Although the random forest model performed well in predicting certain genres, such as pop, latin, edm, and rock, it struggled to accurately predict rap and R&B genres. This limitation may be attributed to various factors, including the subtle differences in audio features between these genres and the choice of classification algorithm and audio features. Therefore, further experimentation with different models and features may be necessary to enhance the model’s predictive power for these genres.
To address the poor predictive performance for rap and R&B genres, it may be beneficial to merge these two genres into a single category, which could increase sample size and reduce classification complexity. However, this approach should be considered with caution, as it may lead to information loss and potential biases.
Future work will involve exploring the reasons behind the model’s poor performance in predicting rap and R&B genres. This investigation will involve examining the similarities and differences in the respective audio features of these genres. Additionally, expanding the range of genres analyzed may offer further insights into the model’s ability to distinguish between different music genres and its limitations.

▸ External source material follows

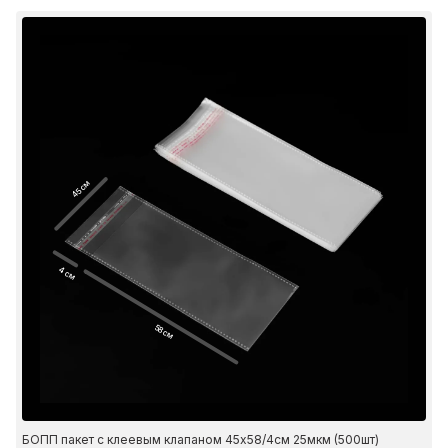
45 см
4 см
58 см
БОПП пакет с клеевым клапаном 45х58/4см 25мкм (500шт)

In conclusion, this project has provided an opportunity to develop machine learning and data analysis skills while investigating the relationship between music and machine learning. While the random forest model may not have achieved perfect accuracy, the study findings have demonstrated the potential of machine learning algorithms to predict song genres based on audio features. This study has provided new insights for music producers, record labels, and music enthusiasts in identifying key audio features that define and distinguish various music genres.